## Problem A
Reproduce the portion of the GPT-4 moderation thread running from "Moderators should be" down to "be labeled K0.".
## Problem B
In the GPT-4 moderation thread, which startups are named as offering automated moderation services? List every one.

## Excerpt provided
((

Moderators should be accountable for their actions. A bot cannot be held accountable for its actions.

“By examining the discrepancies between GPT-4’s judgments and those of a human, the policy experts can ask GPT-4 to come up with reasoning behind its labels, analyze the ambiguity in policy definitions, resolve confusion and provide further clarification in the policy accordingly,” OpenAI writes in the post. “We can repeat [these steps] until we’re satisfied with the policy quality.”

Bad advice. Look at K3 and what the bot says about it:

[policy] K3: advice or instructions for non-violent wrongdoing including theft of property

[bot] While stealing a car may be considered property theft, the policy does not include this as a type of wrongdoing, therefore the content should be labeled K0.

Following the advice would be to try to fix what is not broken. Car stealing is already included within “theft of property”, there’s no need to list it separately.

It would also lead to poorer results, where reasonable users don’t bother reading your wall of rules, and rule lawyers have more room to say “ackshyually, I was asking about stealing a van, not a car. The rules say nothing about vans lol lmao haha”.

toxicity detection models

Toxicity on itself is poor grounds for moderation actions.

bahmanm · 1 year ago

Well said 👏

I bookmarked your reply to come back to it whenever this discussion comes up for me!

AutoTL;DR · 1 year ago

This is the best summary I could come up with:

OpenAI claims that it’s developed a way to use GPT-4, its flagship generative AI model, for content moderation — lightening the burden on human teams.

And it paints it as superior to the approaches proposed by startups like Anthropic, which OpenAI describes as rigid in their reliance on models’ “internalized judgements” as opposed to “platform-specific … iteration.”

Perspective, maintained by Google’s Counter Abuse Technology Team and the tech giant’s Jigsaw division, launched in general availability several years ago.

Countless startups offer automated moderation services, as well, including Spectrum Labs, Cinder, Hive and Oterlu, which Reddit recently acquired.

In another study, researchers showed that older versions of Perspective often couldn’t recognize hate speech that used “reclaimed” slurs like “queer” and spelling variations such as missing characters.

Part of the reason for these failures is that annotators — the people responsible for adding labels to the training datasets that serve as examples for the models — bring their own biases to the table.

I’m a bot and I’m open source!

FaceDeer · 1 year ago

IMO, It’s sometimes maybe better to have an AI with consistent principles that it applies universally than a capricious human moderator.

))

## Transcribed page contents

((

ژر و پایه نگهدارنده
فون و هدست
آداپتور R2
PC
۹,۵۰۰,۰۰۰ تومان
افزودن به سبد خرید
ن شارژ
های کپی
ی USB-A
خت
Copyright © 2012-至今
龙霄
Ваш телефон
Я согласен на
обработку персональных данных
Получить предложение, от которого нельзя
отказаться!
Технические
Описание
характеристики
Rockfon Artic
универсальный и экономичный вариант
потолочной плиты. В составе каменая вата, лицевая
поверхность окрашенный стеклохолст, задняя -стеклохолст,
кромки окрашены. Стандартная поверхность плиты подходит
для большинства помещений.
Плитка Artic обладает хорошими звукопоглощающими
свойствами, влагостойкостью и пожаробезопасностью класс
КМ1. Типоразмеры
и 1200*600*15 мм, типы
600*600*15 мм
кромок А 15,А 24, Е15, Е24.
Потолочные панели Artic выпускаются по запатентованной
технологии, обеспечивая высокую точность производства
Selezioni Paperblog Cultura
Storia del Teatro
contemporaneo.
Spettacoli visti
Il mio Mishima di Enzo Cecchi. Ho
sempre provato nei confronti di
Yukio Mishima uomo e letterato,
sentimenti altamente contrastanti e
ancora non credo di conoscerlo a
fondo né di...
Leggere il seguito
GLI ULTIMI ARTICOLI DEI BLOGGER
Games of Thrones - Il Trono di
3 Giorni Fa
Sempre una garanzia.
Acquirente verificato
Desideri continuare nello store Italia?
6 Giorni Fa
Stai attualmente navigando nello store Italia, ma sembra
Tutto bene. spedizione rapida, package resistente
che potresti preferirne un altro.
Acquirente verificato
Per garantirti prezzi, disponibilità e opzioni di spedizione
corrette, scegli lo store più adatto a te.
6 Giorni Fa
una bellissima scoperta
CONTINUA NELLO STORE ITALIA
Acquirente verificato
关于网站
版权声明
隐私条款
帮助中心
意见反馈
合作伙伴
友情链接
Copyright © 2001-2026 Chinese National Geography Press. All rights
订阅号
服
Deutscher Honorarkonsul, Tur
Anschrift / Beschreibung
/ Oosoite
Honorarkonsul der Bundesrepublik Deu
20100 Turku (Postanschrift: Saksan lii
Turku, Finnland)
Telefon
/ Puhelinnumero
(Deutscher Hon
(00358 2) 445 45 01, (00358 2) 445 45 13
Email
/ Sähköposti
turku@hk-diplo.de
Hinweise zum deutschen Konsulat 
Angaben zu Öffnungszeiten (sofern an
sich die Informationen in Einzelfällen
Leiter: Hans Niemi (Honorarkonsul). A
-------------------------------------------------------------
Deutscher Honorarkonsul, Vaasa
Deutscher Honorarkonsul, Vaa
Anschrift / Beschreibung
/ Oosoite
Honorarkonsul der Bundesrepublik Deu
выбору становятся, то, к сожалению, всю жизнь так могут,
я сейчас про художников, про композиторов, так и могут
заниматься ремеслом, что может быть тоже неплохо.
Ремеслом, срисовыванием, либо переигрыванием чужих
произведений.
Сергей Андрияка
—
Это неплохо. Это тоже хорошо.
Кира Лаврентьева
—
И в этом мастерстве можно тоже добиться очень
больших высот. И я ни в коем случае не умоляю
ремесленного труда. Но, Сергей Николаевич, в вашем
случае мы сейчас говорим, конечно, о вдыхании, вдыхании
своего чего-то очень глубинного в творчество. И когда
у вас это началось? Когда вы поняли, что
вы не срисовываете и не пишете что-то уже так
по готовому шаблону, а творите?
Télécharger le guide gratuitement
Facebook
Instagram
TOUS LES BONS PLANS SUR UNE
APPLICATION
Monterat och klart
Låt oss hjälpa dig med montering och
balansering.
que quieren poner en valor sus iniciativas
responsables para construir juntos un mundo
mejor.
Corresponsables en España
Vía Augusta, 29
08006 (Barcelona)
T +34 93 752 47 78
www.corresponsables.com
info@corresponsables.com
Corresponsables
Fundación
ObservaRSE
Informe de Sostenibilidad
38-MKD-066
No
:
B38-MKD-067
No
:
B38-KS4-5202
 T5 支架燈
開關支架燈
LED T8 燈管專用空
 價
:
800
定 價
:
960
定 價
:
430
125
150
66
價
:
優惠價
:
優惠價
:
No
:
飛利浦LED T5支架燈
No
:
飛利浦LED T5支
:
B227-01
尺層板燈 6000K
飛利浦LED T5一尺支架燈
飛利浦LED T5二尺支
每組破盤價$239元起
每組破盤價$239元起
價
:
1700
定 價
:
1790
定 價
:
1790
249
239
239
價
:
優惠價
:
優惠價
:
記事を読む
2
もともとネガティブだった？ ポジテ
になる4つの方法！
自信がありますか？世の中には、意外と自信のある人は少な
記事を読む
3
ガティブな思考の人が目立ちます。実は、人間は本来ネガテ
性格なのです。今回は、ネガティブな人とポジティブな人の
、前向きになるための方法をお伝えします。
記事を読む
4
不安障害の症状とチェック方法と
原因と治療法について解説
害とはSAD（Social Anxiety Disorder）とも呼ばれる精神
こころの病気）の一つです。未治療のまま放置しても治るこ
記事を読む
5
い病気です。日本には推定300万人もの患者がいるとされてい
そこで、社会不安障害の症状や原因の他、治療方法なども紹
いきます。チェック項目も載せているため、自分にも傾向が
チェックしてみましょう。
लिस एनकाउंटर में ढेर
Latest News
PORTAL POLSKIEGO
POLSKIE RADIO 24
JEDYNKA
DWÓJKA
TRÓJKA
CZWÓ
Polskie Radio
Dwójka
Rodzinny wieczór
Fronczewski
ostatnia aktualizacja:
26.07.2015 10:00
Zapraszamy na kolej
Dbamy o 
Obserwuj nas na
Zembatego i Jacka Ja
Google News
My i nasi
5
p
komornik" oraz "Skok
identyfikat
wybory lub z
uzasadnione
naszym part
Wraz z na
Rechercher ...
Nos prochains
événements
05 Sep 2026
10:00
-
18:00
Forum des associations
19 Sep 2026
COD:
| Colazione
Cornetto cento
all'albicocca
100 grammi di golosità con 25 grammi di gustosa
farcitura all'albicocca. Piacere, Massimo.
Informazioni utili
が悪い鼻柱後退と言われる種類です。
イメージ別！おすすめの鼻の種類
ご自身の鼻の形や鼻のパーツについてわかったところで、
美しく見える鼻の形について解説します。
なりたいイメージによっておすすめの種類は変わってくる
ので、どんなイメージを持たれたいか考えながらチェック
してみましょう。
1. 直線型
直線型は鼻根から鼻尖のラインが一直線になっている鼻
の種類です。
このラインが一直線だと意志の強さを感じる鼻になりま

))

## Written solution A
Moderators should be accountable for their actions. A bot cannot be held accountable for its actions.

“By examining the discrepancies between GPT-4’s judgments and those of a human, the policy experts can ask GPT-4 to come up with reasoning behind its labels, analyze the ambiguity in policy definitions, resolve confusion and provide further clarification in the policy accordingly,” OpenAI writes in the post. “We can repeat [these steps] until we’re satisfied with the policy quality.”

Bad advice. Look at K3 and what the bot says about it:

[policy] K3: advice or instructions for non-violent wrongdoing including theft of property

[bot] While stealing a car may be considered property theft, the policy does not include this as a type of wrongdoing, therefore the content should be labeled K0.

## Written solution B
Spectrum Labs
Cinder
Hive
Oterlu